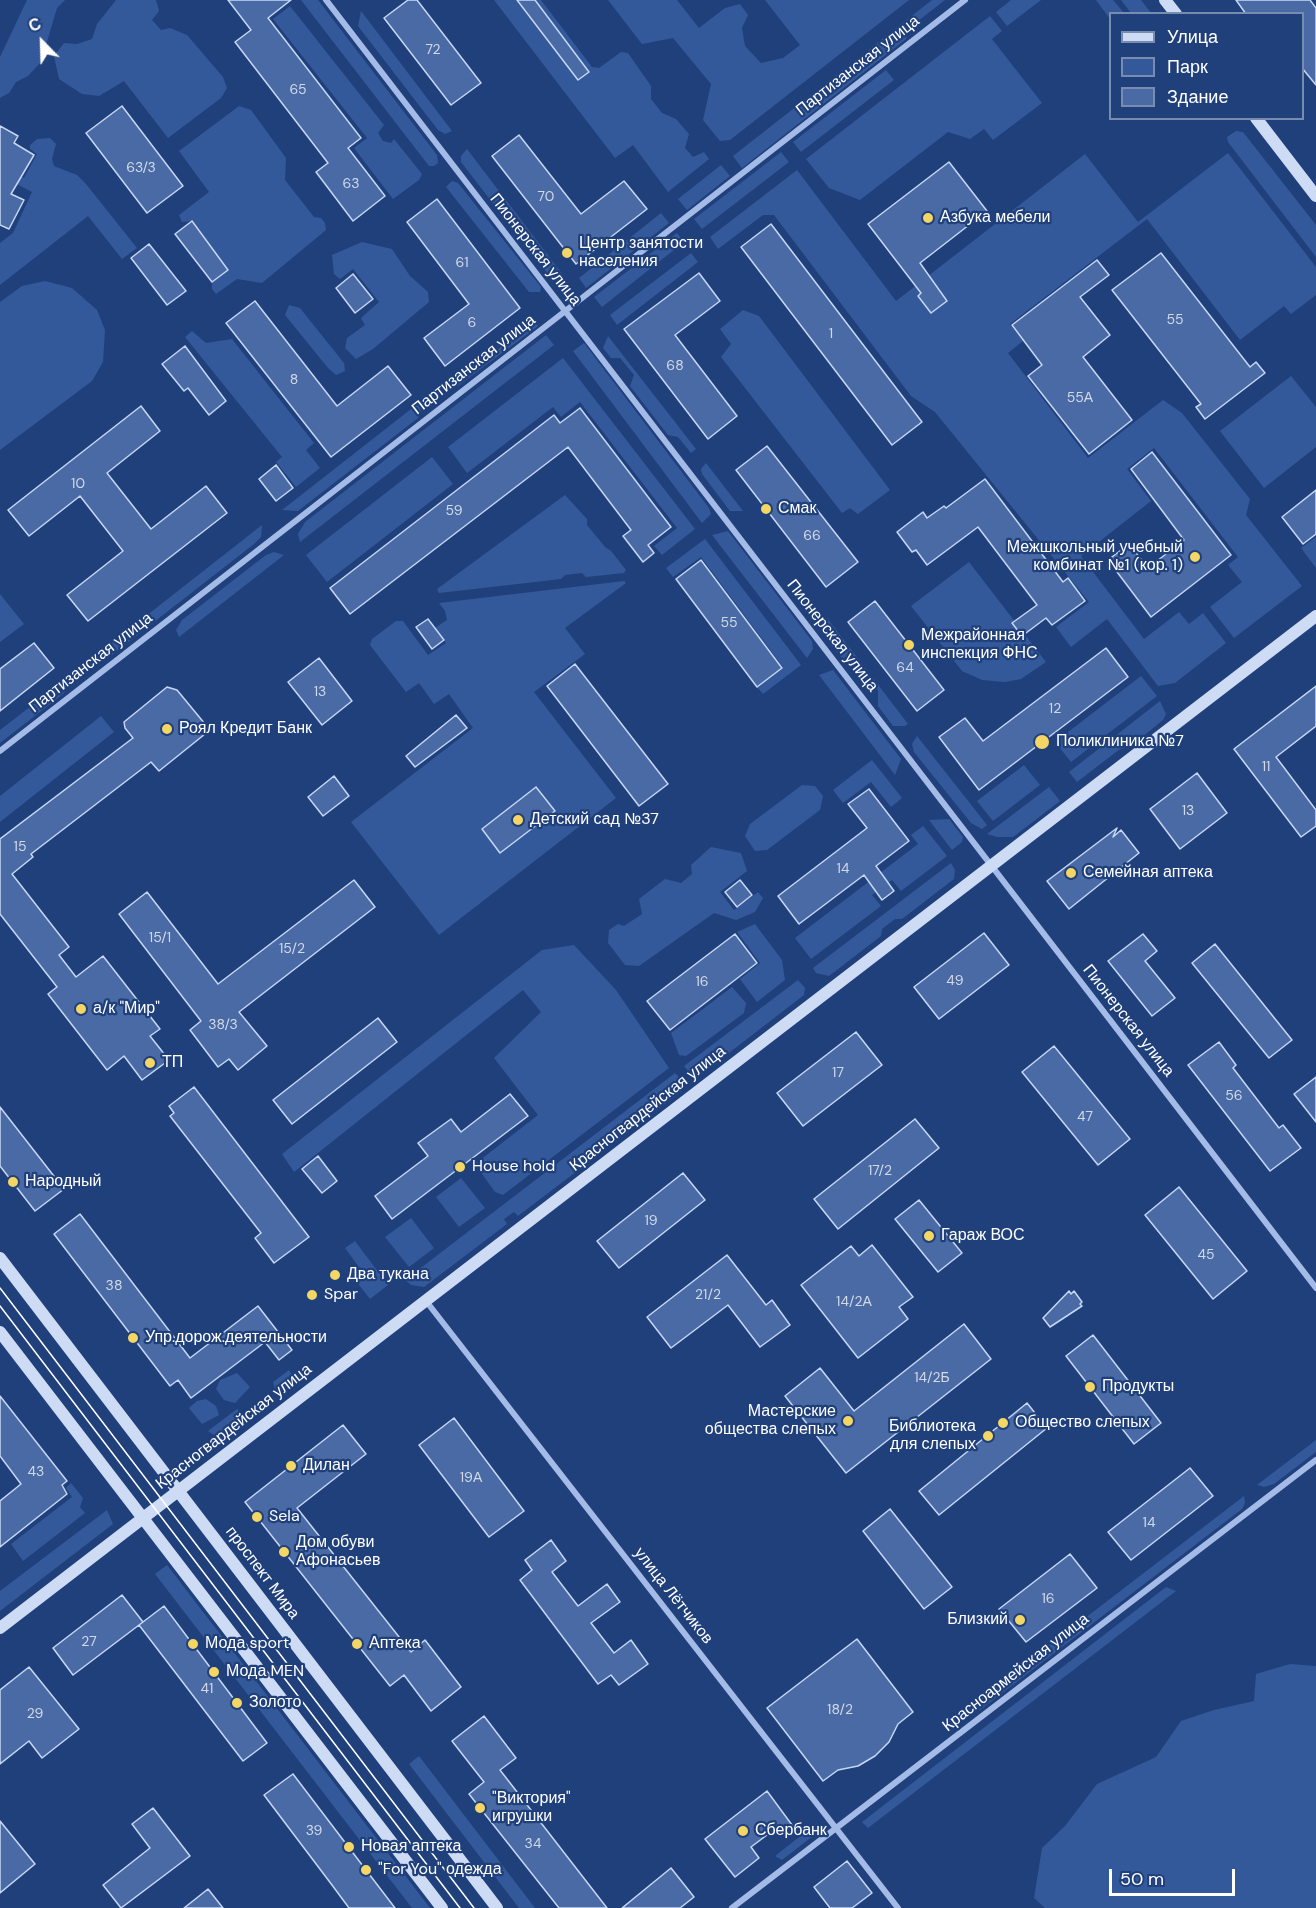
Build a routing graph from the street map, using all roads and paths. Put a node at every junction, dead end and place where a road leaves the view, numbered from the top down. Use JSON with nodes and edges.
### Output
{"nodes":[{"id":1,"x":326,"y":0,"type":"edge"},
{"id":2,"x":965,"y":0,"type":"edge"},
{"id":3,"x":1165,"y":0,"type":"edge"},
{"id":4,"x":1174,"y":12,"type":"edge"},
{"id":5,"x":1258,"y":120,"type":"edge"},
{"id":6,"x":1316,"y":196,"type":"edge"},
{"id":7,"x":565,"y":311,"type":"junction"},
{"id":8,"x":1316,"y":616,"type":"edge"},
{"id":9,"x":0,"y":751,"type":"edge"},
{"id":10,"x":991,"y":866,"type":"junction"},
{"id":11,"x":0,"y":1258,"type":"edge"},
{"id":12,"x":1316,"y":1288,"type":"edge"},
{"id":13,"x":426,"y":1300,"type":"junction"},
{"id":14,"x":0,"y":1332,"type":"edge"},
{"id":15,"x":1316,"y":1460,"type":"edge"},
{"id":16,"x":179,"y":1491,"type":"junction"},
{"id":17,"x":143,"y":1518,"type":"junction"},
{"id":18,"x":0,"y":1628,"type":"edge"},
{"id":19,"x":836,"y":1828,"type":"junction"},
{"id":20,"x":441,"y":1908,"type":"edge"},
{"id":21,"x":497,"y":1908,"type":"edge"},
{"id":22,"x":732,"y":1908,"type":"edge"},
{"id":23,"x":898,"y":1908,"type":"edge"}],
"edges":[{"from":1,"to":7,"type":"street","name":"Пионерская улица"},
{"from":2,"to":7,"type":"street","name":"Партизанская улица"},
{"from":3,"to":4,"type":"main road"},
{"from":5,"to":6,"type":"main road"},
{"from":7,"to":9,"type":"street","name":"Партизанская улица"},
{"from":7,"to":10,"type":"street","name":"Пионерская улица"},
{"from":8,"to":10,"type":"main road","name":"Красногвардейская улица"},
{"from":10,"to":12,"type":"street","name":"Пионерская улица"},
{"from":10,"to":13,"type":"main road","name":"Красногвардейская улица"},
{"from":11,"to":16,"type":"main road","name":"проспект Мира"},
{"from":13,"to":16,"type":"main road","name":"Красногвардейская улица"},
{"from":13,"to":19,"type":"street","name":"улица Лётчиков"},
{"from":14,"to":17,"type":"main road"},
{"from":15,"to":19,"type":"street","name":"Красноармейская улица"},
{"from":16,"to":17,"type":"main road","name":"Красногвардейская улица"},
{"from":16,"to":21,"type":"main road","name":"проспект Мира"},
{"from":17,"to":18,"type":"main road","name":"Красногвардейская улица"},
{"from":17,"to":20,"type":"main road"},
{"from":19,"to":22,"type":"street","name":"Красноармейская улица"},
{"from":19,"to":23,"type":"street","name":"улица Лётчиков"}]}
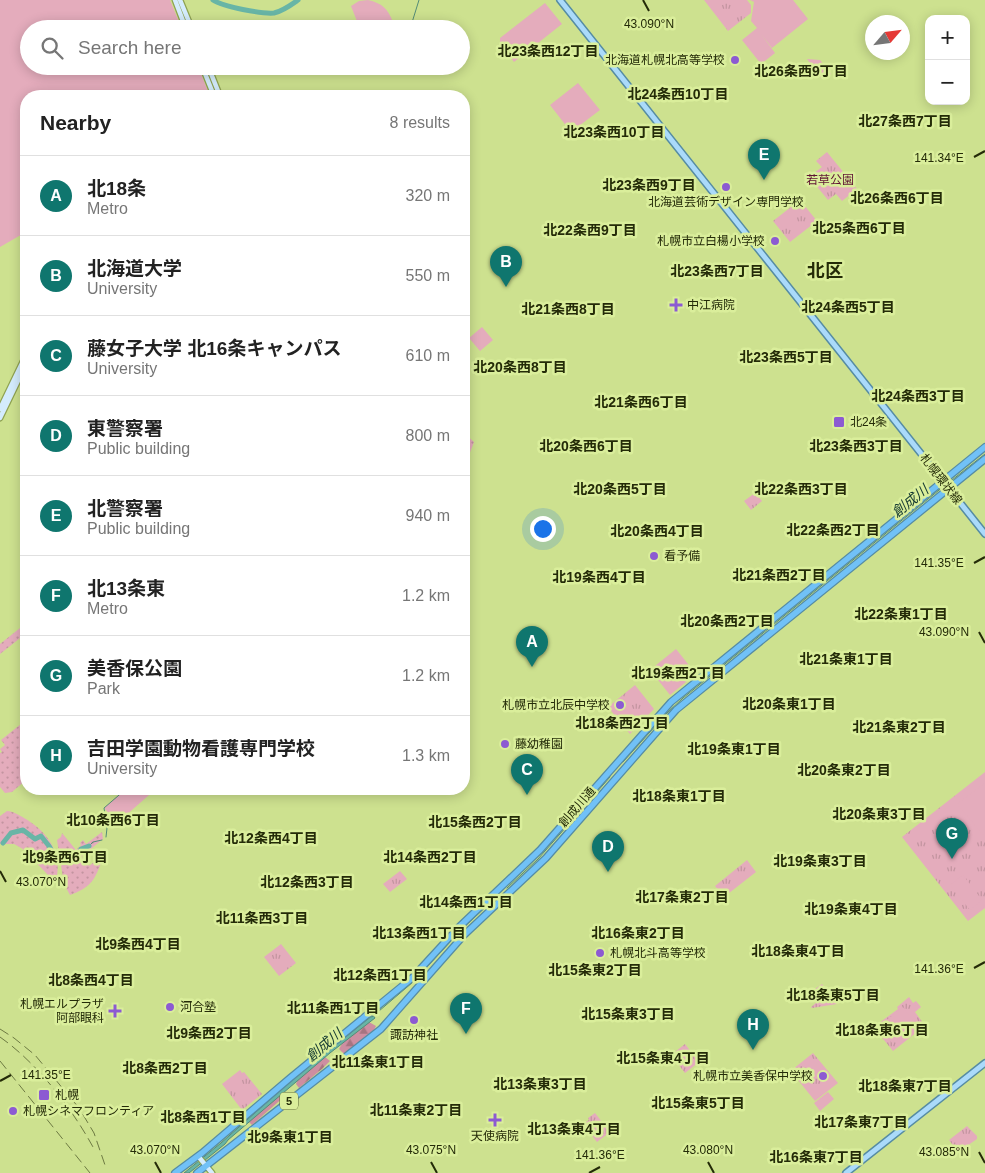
::::
Leaving the pictures out, write out every entry exactly.

## [The answer]
Build a routing graph from the street map, using all roads and paths. Put a node at every junction, dead end and place where a road leaves the view, numbered from the top down. Use JSON with nodes and edges.
### Output
{"nodes":[{"id":1,"x":326,"y":0,"type":"edge"},
{"id":2,"x":965,"y":0,"type":"edge"},
{"id":3,"x":1165,"y":0,"type":"edge"},
{"id":4,"x":1174,"y":12,"type":"edge"},
{"id":5,"x":1258,"y":120,"type":"edge"},
{"id":6,"x":1316,"y":196,"type":"edge"},
{"id":7,"x":565,"y":311,"type":"junction"},
{"id":8,"x":1316,"y":616,"type":"edge"},
{"id":9,"x":0,"y":751,"type":"edge"},
{"id":10,"x":991,"y":866,"type":"junction"},
{"id":11,"x":0,"y":1258,"type":"edge"},
{"id":12,"x":1316,"y":1288,"type":"edge"},
{"id":13,"x":426,"y":1300,"type":"junction"},
{"id":14,"x":0,"y":1332,"type":"edge"},
{"id":15,"x":1316,"y":1460,"type":"edge"},
{"id":16,"x":179,"y":1491,"type":"junction"},
{"id":17,"x":143,"y":1518,"type":"junction"},
{"id":18,"x":0,"y":1628,"type":"edge"},
{"id":19,"x":836,"y":1828,"type":"junction"},
{"id":20,"x":441,"y":1908,"type":"edge"},
{"id":21,"x":497,"y":1908,"type":"edge"},
{"id":22,"x":732,"y":1908,"type":"edge"},
{"id":23,"x":898,"y":1908,"type":"edge"}],
"edges":[{"from":1,"to":7,"type":"street","name":"Пионерская улица"},
{"from":2,"to":7,"type":"street","name":"Партизанская улица"},
{"from":3,"to":4,"type":"main road"},
{"from":5,"to":6,"type":"main road"},
{"from":7,"to":9,"type":"street","name":"Партизанская улица"},
{"from":7,"to":10,"type":"street","name":"Пионерская улица"},
{"from":8,"to":10,"type":"main road","name":"Красногвардейская улица"},
{"from":10,"to":12,"type":"street","name":"Пионерская улица"},
{"from":10,"to":13,"type":"main road","name":"Красногвардейская улица"},
{"from":11,"to":16,"type":"main road","name":"проспект Мира"},
{"from":13,"to":16,"type":"main road","name":"Красногвардейская улица"},
{"from":13,"to":19,"type":"street","name":"улица Лётчиков"},
{"from":14,"to":17,"type":"main road"},
{"from":15,"to":19,"type":"street","name":"Красноармейская улица"},
{"from":16,"to":17,"type":"main road","name":"Красногвардейская улица"},
{"from":16,"to":21,"type":"main road","name":"проспект Мира"},
{"from":17,"to":18,"type":"main road","name":"Красногвардейская улица"},
{"from":17,"to":20,"type":"main road"},
{"from":19,"to":22,"type":"street","name":"Красноармейская улица"},
{"from":19,"to":23,"type":"street","name":"улица Лётчиков"}]}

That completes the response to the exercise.